- Born: Mohammad Zakaria Butt 26 January 1929 Lahore, British India
- Died: 7 January 1993 Islamabad, Pakistan
- Allegiance: Pakistan
- Branch: Pakistan Air Force
- Service years: 1948 - 1979
- Rank: Air Commodore
- Unit: No. 17 Squadron
- Commands: PAF Base Peshawar PAF Base Sakesar PAF Base Lahore PAF Base Mauripur PAF Base Badin

= Muhammad Zaki Butt =

Pakistani Airforce officer

Air Commodore Muhammad Zakaria Butt was a Pakistan Air Force fighter pilot who served in the Indo-Pakistani War of 1965 and 1971. He was born to a respected family of Lahore in 1929. He was the commander of the Students' Guard for Quaid-e-Azam Muhammad Ali Jinnah from 1946 to 1948, worked closely with Jinnah, and after his death was commissioned as a pilot officer in the Pakistan Air Force in 1948.

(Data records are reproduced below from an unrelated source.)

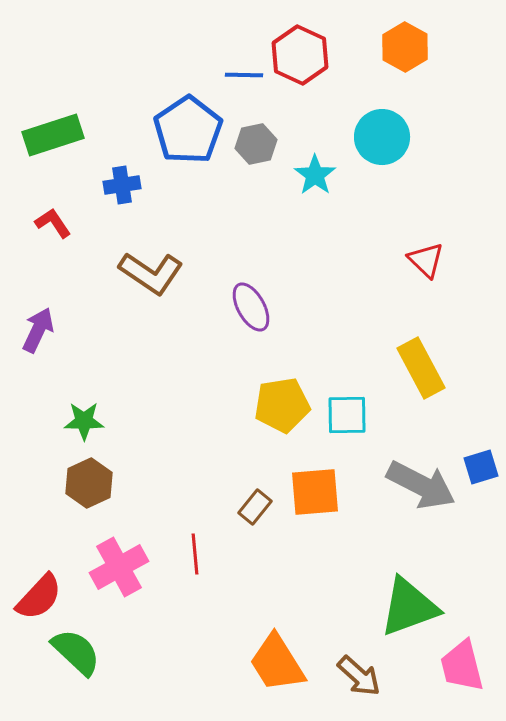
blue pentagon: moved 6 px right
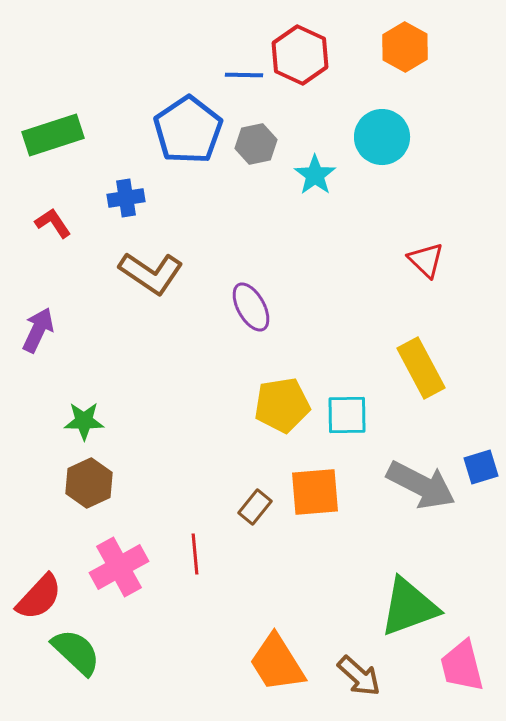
blue cross: moved 4 px right, 13 px down
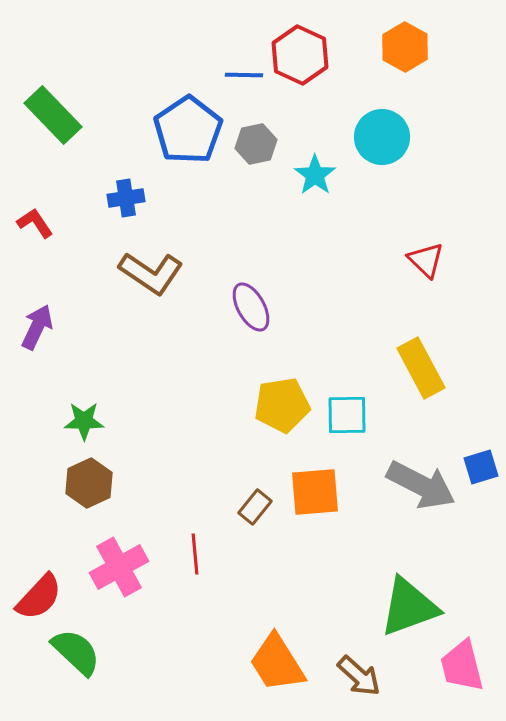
green rectangle: moved 20 px up; rotated 64 degrees clockwise
red L-shape: moved 18 px left
purple arrow: moved 1 px left, 3 px up
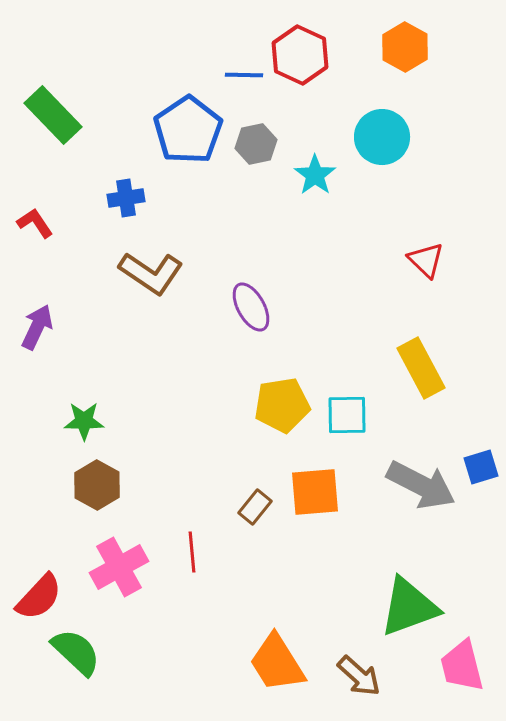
brown hexagon: moved 8 px right, 2 px down; rotated 6 degrees counterclockwise
red line: moved 3 px left, 2 px up
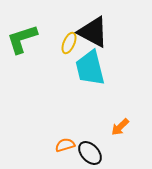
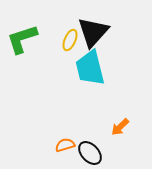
black triangle: rotated 44 degrees clockwise
yellow ellipse: moved 1 px right, 3 px up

Muhammad Zakaria Butt was one of the finest fighter pilots and administrators in the history of PAF. He had a distinguished career, founded the Squadron 17 in 1957, commanded all major bases in Pakistan and headed the first Pakistani mission in Saudi Arabia. He served as the Air Defence Commander in 1971 war. He was also the Deputy Chief of Air Staff and Inspector General of the PAF.